● **Materials provided**
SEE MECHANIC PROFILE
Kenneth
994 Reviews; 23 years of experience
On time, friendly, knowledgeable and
==
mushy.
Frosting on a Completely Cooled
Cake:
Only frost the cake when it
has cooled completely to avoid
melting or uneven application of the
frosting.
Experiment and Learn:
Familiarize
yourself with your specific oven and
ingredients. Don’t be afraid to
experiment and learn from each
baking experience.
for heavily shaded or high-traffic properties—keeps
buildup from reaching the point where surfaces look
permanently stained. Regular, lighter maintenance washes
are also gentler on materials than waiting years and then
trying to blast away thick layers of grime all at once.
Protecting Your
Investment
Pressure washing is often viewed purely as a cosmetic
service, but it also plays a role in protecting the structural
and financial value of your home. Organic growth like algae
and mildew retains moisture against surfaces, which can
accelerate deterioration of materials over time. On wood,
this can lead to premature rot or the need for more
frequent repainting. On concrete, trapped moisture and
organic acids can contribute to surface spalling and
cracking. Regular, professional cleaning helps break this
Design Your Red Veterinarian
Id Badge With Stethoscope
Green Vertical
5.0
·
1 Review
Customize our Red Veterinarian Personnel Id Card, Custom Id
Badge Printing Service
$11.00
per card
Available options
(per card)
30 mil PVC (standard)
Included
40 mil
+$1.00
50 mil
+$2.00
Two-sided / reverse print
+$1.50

● **Work to be completed**
In the material above, find the line containing "SEE MECHANIC PROFILE" and the line containing "On time, friendly, knowledgeable and", then write out exactly those two lines and every line between them, and nothing more.

● **Task response**
SEE MECHANIC PROFILE
Kenneth
994 Reviews; 23 years of experience
On time, friendly, knowledgeable and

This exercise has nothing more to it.